+++ 本文 +++

【法令】冷凍保安責任者・代理者

例年1問出題される冷凍保安責任者とその代理者の問題は、第二種製造者の問題と同様に難易度が低いサービス問題といえるでしょう。

傾向と呼べるほどの特徴はなく、ほとんどの年度で問われるのは次の3つです。

  • 冷凍保安責任者の選任と職務(法第27条の4第1項、冷凍則第36条、第38条)
  • 選任・解任の届出(法第27条の4第2項及び第33条第3項による第27条の2第5項の準用)
  • 代理者の選任(法第33条、冷凍則第39条)

その他、レアケースの出題はありますが、掴みどころがないので個別に説明しています。

冷凍保安責任者の選任と職務

主に問われるのは、第三種冷凍機械責任者を冷凍保安責任者として選任できる冷凍能力で、100トン(選任できない)、90トン(選任できる)、80トン(選任できる)、50トン(選任できる)が出題されています。

+++ 掲載項目一覧 +++

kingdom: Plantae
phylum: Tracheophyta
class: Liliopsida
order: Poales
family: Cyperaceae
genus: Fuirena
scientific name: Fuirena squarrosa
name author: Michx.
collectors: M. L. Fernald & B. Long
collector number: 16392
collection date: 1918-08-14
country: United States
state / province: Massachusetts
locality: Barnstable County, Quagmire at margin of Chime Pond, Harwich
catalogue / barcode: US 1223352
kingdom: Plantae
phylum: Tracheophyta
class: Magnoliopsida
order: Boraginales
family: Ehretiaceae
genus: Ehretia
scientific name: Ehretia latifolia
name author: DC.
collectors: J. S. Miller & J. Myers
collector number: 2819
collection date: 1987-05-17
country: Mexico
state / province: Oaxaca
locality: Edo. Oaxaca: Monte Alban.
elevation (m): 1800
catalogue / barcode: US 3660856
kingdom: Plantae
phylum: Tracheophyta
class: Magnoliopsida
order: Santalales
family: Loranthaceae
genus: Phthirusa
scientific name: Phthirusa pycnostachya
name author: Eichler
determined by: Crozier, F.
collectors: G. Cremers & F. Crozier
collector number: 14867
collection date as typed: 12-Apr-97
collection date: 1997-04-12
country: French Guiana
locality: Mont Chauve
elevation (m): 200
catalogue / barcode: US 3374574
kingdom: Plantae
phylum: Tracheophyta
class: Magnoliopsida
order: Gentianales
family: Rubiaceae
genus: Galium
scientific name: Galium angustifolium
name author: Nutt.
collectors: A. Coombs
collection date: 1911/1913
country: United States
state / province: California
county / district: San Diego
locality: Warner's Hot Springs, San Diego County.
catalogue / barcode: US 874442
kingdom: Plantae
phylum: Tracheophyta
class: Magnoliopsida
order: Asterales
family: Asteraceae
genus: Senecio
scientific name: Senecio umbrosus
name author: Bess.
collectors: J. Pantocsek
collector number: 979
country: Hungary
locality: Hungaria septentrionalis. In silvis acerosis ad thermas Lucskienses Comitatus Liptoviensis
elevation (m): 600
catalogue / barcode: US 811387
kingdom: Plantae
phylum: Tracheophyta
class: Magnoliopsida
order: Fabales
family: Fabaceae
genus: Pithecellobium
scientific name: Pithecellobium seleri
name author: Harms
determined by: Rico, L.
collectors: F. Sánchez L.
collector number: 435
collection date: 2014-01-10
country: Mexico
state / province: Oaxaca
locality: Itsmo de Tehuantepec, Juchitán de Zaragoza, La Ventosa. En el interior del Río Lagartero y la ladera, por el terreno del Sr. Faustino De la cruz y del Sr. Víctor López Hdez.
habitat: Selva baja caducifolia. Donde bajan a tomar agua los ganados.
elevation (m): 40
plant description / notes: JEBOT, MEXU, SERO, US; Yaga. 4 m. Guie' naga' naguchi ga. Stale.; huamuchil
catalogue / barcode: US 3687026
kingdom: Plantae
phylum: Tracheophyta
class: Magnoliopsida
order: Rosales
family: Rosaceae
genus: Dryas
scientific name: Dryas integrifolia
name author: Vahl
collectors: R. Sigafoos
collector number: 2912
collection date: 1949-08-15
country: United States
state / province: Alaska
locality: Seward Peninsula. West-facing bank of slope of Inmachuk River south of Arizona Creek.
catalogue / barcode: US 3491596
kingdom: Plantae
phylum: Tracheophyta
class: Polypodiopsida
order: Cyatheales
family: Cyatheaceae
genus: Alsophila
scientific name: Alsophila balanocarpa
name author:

+++

作業一覧:
1 - 冷凍保安責任者の解説によれば、冷凍保安責任者とその代理者の問題は例年何問出題されるか。
2 - 冷凍保安責任者の解説を、最後の文の後から書き継ぐこと。

作業別の出力:
1 - 例年1問出題される。

2 -
  • 第三種冷凍機械責任者を冷凍保安責任者として選任できるのは、1日の冷凍能力が100トン未満
  • 職務の範囲も、1日の冷凍能力が100トン未満の製造設備における製造にかかる保安

【レアケース:令和元年度】
高圧ガスの製造従事者は、「冷凍保安責任者が高圧ガス保安法若しくは高圧ガス保安法に基づく命令又は危害予防規程の実施を確保するためにする指示」に従わなければならないとする出題がありました。該当規定は法第32条第10項です。

【レアケース:平成25年度】
1日の冷凍能力90トンを前提としたうえで、冷凍保安責任者に必要な経験が出題されました。その経験とは、冷凍則第36条第1項に規定された「1日の冷凍能力が3トン以上の製造施設を使用してする高圧ガスの製造に関する1年以上の経験」なのですが、他の年度では「所定の経験」として省略されています。

【レアケース:平成23年度】
定期自主検査の実施について、冷凍保安責任者に監督を行わせなければならないとする出題がありました。該当規定は冷凍則第44条第4項です。

選任・解任の届出

冷凍保安責任者と代理者の違い、選任と解任の違いが問われます。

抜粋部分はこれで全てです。